In the 1930s, Lenica painted figurative paintings, mainly still lifes and landscapes, inspired by cubism.

At the beginning of World War II, the Lenica family, displaced from Poznań, went to Kraków. The war was a turning point in the painter's career. The Kraków artistic community centered around Tadeusz Kantor, and especially his friendship with Jerzy Kujawski, deepened the painter's interest in the avant-garde.

In 1945, Lenica returned to Poznań, where he became involved in artistic activity.
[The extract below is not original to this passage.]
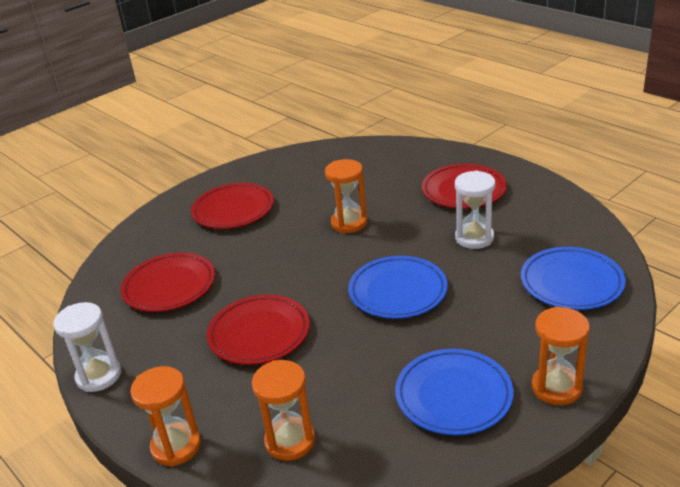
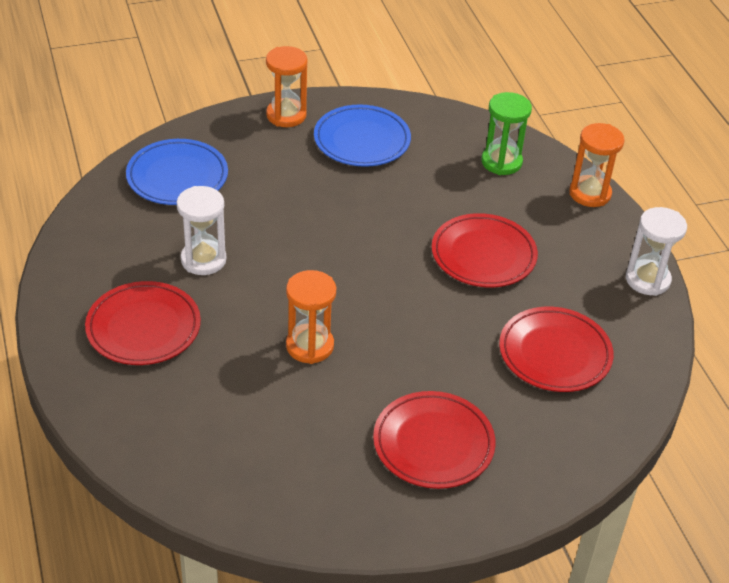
camera: 160 degrees left, 10 degrees up
(290, 441) = (501, 162): orange hourglass -> green hourglass
(398, 291) = (329, 238): blue plate -> none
In 1947, he became a co-founder of the avant-garde group 4F+R. After years of trials and exploration, Lenica increasingly gravitated towards abstraction and tachisme. In 1948, he took part in the 1st Exhibition of Modern Art in Kraków organized by Tadeusz Kantor. In 1949, he led a team of painters decorating the Bazar Hotel in Poznań.
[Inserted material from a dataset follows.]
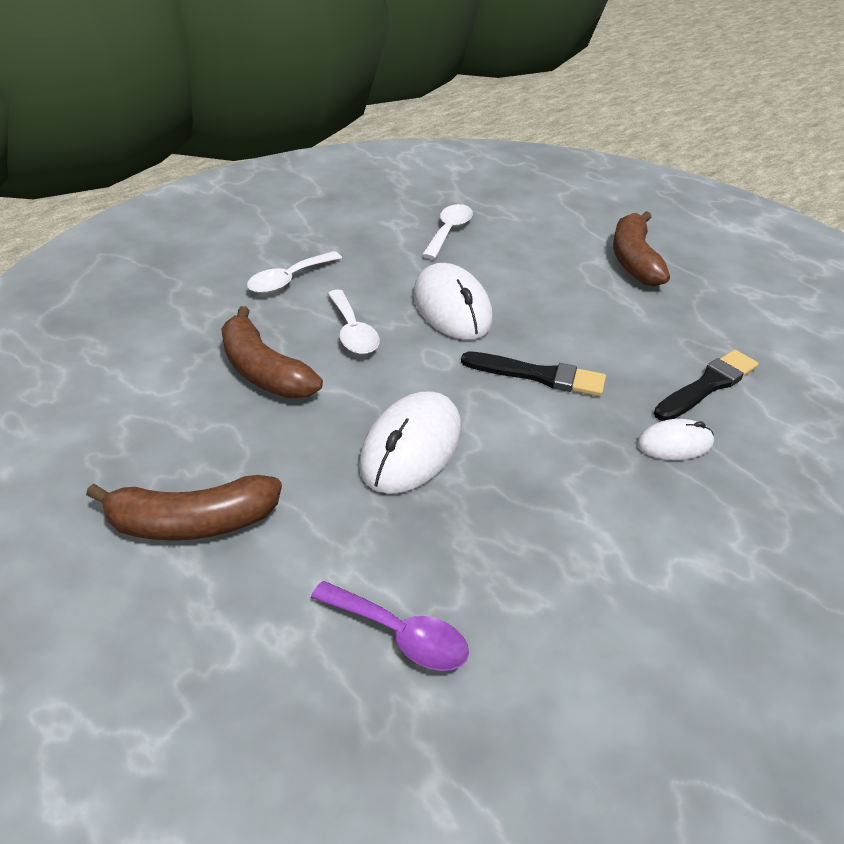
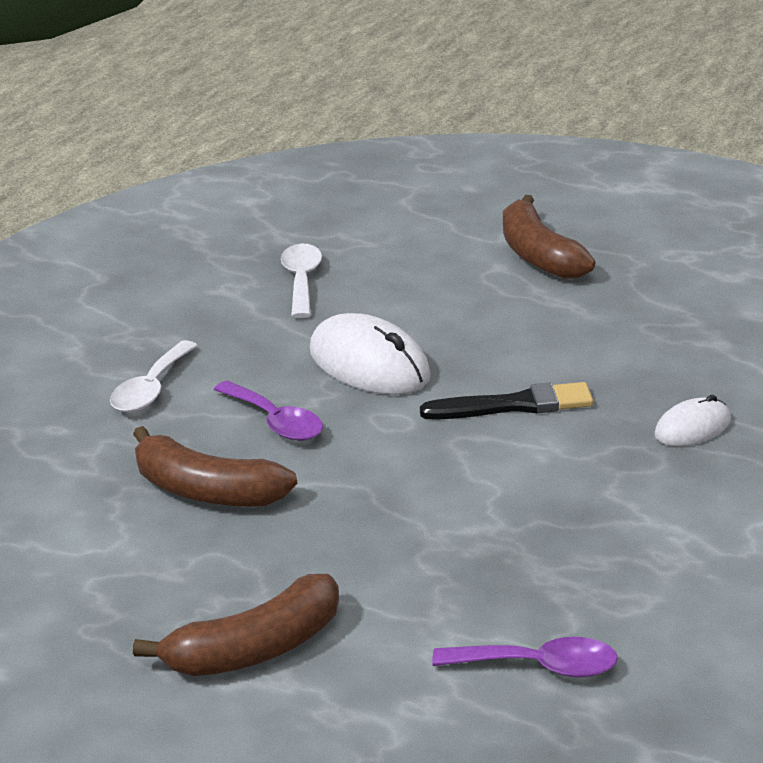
camera: 20 degrees left, 10 degrees down
(353, 332) = (275, 422): white spoon -> purple spoon
(411, 447) = (430, 512): white mouse -> none
(707, 385) = (693, 363): black brush -> none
In addition to his explorations and fascination with abstraction, Lenica actively participated in the socialist realism movement, creating many realistic paintings in the early 1950s. In the first half of the 1950s, during the period of socialist realism, Lenica interrupted his creative experiments, turning towards the artistic doctrine introduced by political order. Due to his political beliefs, this was a return to the socially and politically engaged paintings painted in the 1930s. At that time, he painted such paintings as "Młody Bierut w robotników" (Young Bierut among workers) (1949), "Pstrowski i znajomze", "Przyjęcie do Parti", "Czerwony plakat" (Red poster) (1950). For his own use, he also tried to combine formal experiments with ideologically engaged themes, as in the work "Tracimy dniówki" from 1953, in which he used collage and monotype.

By 1955, Lenica's painting style had become established. The style was a combination of Tachisme, Surrealism, Informal and dripping. Large-format oil paintings were created using a technique previously developed by the artist (obtaining glimpses of colour from under successive layers of paint), which he then improved and developed. Lenica was keen to use varnishes and industrial paints.

Lenica travelled extensively; at the invitation of the UN, he stayed in Geneva at the turn of 1959–1960, where he made the mural "Three Elements" (Water, Fire and Love) at the headquarters of the organisation. He maintained regular contact with the local artistic avant-garde, exhibited with the Kraków Group, took part in most of the plein-airs in Osieki near Koszalin, and participated in the symposium "Art in a Changing World" in 1966 in Puławy.

In 1973, he painted a series of 14 paintings titled "Chile, Chile" which was the result of Lenica's visit to Chile a few years before.

He is buried in the Powązki Military Cemetery in Warsaw in section B35-3-3. He had two children, Jan Lenica and Danuta Konwicka. His son-in-law was Tadeusz Konwicki.